It might be that the answers to the above are not obvious to parents even if they seem obvious to you so open discussion is always helpful.

It might also be that you are the first professional person parents have met who can see the whole picture of the support they are getting and help them make sense of it. This can be because most practitioners will focus on their own work and area of interest without learning about who else is involved with the child and what they are working on. Perhaps, understandably, new parents have accepted every service that has been offered with the result that they are now subject to a hotchpotch of provision in which there is no coherent plan or valuable interconnections.

It can be very valuable for someone like you to learn the whole picture of provision around a child and, if parents feel it could all be much better organised than it is, discuss with them what can be done to improve the situation.
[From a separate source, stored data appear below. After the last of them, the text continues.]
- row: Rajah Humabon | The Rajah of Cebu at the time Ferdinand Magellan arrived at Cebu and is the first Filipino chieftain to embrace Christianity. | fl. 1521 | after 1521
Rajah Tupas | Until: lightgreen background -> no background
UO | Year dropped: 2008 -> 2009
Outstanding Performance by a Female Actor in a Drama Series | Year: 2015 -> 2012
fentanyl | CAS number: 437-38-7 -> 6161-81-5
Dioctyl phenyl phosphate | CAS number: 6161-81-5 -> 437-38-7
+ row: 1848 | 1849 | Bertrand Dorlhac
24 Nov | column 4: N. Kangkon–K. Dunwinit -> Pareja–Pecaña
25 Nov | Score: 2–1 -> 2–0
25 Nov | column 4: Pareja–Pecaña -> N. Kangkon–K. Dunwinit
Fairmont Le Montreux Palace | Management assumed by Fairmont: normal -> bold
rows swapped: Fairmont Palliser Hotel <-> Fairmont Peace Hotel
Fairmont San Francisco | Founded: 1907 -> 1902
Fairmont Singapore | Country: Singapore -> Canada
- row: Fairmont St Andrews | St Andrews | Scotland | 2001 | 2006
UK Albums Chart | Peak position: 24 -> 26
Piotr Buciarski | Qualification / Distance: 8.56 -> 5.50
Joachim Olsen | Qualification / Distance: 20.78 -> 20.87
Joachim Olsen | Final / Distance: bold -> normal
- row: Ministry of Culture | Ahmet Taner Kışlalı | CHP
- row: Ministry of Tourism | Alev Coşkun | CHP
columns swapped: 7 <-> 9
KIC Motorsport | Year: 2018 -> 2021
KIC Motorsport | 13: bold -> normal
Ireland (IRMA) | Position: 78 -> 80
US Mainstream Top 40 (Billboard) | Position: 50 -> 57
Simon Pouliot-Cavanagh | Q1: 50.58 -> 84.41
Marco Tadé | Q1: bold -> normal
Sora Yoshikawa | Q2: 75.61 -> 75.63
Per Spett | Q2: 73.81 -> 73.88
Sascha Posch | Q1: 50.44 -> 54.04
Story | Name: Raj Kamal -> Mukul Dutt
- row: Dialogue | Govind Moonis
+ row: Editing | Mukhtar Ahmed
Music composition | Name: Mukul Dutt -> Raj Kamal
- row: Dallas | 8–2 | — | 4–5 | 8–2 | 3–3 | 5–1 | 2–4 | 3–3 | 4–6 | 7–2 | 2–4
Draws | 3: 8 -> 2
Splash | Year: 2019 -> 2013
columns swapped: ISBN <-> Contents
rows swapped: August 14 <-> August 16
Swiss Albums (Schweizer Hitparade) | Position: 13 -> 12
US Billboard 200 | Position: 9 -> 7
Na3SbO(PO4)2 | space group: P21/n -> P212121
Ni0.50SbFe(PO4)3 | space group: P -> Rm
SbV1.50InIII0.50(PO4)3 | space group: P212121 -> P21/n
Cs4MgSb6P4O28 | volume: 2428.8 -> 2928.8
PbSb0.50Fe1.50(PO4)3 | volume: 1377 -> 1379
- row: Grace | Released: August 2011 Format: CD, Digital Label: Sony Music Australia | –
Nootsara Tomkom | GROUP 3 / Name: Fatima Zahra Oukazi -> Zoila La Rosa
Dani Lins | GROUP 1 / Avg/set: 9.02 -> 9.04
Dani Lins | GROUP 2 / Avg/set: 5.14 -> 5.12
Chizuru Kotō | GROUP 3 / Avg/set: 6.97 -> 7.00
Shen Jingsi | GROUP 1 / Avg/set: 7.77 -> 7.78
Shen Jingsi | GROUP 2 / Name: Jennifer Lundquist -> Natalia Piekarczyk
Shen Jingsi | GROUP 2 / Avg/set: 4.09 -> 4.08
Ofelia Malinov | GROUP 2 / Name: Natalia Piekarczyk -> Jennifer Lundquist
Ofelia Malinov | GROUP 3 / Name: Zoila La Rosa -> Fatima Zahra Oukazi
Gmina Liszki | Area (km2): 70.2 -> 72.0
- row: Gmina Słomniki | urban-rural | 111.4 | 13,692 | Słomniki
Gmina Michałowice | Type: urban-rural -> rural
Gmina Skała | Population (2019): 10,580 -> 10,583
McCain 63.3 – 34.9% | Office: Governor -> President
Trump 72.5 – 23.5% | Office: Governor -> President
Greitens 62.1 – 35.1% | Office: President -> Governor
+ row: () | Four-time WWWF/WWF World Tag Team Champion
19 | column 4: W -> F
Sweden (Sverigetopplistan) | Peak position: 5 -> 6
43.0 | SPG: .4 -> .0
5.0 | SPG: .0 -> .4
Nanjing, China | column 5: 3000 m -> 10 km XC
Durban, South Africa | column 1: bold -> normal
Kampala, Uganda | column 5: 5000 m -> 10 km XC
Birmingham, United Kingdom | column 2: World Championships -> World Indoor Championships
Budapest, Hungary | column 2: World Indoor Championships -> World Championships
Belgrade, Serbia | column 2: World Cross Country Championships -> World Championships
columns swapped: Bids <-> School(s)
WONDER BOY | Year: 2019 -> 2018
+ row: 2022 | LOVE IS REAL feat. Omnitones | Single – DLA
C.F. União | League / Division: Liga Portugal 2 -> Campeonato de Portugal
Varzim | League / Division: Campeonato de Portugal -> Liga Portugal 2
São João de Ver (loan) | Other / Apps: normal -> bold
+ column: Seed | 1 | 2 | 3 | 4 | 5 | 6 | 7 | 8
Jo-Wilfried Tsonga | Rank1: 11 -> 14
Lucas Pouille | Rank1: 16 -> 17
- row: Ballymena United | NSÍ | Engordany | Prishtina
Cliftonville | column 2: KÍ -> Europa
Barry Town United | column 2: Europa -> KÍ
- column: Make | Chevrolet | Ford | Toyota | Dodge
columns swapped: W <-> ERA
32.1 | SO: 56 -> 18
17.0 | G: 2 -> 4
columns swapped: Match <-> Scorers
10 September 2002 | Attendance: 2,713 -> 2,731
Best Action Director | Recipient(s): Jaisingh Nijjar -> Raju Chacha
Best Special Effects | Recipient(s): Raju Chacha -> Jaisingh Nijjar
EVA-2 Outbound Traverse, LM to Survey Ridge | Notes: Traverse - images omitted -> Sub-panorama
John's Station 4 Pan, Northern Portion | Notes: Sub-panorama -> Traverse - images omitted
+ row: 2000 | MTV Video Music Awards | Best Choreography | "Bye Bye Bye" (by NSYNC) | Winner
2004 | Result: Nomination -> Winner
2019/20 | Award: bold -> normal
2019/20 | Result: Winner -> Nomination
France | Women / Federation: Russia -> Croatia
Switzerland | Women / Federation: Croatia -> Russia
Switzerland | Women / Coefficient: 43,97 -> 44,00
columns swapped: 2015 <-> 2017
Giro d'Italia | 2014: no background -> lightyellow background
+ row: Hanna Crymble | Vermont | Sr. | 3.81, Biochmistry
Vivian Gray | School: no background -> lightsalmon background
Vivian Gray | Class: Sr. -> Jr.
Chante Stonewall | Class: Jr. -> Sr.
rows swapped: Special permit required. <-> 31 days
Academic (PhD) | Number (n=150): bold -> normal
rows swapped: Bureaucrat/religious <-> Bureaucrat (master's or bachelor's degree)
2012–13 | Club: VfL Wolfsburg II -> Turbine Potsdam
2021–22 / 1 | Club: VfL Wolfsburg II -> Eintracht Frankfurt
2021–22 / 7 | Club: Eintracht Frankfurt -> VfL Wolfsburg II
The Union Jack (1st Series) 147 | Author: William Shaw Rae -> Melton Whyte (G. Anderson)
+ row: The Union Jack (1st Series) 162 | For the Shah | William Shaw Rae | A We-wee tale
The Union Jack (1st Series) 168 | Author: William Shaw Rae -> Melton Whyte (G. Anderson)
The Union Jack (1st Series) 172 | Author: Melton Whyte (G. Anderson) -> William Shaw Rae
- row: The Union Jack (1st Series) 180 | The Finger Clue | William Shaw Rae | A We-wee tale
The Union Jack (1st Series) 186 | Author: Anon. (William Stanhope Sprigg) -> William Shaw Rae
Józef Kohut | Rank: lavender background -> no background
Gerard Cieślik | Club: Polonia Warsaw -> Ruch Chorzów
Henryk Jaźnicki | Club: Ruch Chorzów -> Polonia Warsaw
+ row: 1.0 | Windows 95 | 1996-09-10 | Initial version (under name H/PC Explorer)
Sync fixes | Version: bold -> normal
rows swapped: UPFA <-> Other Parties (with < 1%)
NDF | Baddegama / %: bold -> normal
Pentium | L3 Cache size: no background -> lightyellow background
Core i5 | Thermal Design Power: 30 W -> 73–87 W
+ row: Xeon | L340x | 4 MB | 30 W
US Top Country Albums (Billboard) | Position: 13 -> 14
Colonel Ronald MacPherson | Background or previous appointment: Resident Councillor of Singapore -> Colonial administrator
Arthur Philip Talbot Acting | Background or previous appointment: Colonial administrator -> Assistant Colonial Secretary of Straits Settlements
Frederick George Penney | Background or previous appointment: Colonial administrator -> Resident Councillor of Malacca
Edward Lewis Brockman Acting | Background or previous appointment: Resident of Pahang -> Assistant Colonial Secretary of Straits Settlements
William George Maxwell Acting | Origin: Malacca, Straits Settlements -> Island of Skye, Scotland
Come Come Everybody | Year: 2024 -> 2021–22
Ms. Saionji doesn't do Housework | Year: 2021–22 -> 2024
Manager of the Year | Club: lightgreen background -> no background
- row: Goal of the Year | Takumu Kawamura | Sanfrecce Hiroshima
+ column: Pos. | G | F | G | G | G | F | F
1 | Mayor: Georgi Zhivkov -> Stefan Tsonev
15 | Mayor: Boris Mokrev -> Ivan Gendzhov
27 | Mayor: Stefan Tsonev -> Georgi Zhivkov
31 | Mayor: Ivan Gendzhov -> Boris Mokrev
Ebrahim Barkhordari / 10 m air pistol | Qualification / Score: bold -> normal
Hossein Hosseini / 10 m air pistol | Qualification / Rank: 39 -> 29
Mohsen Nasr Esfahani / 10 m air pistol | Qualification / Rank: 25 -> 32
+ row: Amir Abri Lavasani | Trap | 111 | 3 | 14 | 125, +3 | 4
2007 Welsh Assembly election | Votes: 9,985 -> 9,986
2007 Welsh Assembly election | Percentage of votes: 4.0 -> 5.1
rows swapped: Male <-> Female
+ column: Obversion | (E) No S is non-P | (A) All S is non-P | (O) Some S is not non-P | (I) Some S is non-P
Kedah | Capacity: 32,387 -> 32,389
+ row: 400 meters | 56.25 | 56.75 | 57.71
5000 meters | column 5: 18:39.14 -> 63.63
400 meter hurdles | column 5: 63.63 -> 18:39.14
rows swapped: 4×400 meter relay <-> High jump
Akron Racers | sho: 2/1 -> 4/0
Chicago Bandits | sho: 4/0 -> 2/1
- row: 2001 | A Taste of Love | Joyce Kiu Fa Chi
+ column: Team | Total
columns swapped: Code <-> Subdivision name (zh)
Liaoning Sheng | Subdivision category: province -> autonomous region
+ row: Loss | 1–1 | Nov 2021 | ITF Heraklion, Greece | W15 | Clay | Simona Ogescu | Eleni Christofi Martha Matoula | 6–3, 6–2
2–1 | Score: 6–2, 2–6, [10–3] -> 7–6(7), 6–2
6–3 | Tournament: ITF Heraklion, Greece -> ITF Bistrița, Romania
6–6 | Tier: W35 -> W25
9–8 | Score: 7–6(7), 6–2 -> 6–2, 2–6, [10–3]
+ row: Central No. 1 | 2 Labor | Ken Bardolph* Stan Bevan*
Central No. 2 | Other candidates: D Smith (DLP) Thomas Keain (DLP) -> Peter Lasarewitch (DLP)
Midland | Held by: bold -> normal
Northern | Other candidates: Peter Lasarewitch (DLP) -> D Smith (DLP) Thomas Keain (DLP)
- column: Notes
Parents might be relieved to have someone acknowledge the difficult situation they are in. They might welcome suggestions about who to approach to change various elements of support and might be empowered by having your perspective. It is not unusual for parents to feel support is hopelessly fragmented and then value ideas about getting it more joined up and integrated in respect of the child’s wholeness.

It is my view that we should all aim for each child to have the best possible wellbeing and for the family as a whole to have the best possible quality of life. We know parents are typically short of time, exhausted and stressed and unfortunately we tend to accept this situation as par for the course. But we can help if parents want to talk about what the major stress factors are. It might be worry about the child’s future, it might be lack of sleep, it might be family relationships.

But also, it might be the hotchpotch of service provision which can reach chaotic proportions keeping the family more confused, tired and vulnerable than they need be.

Discussion about these issues can mean you and the parents are starting from the same place and avoiding confusions about your role. But you need to be clear too as you enter the discussion. What can your role be? A counsellor? A multi-agency keyworker? An advocate? An assistant parent? A professional friend? A link person?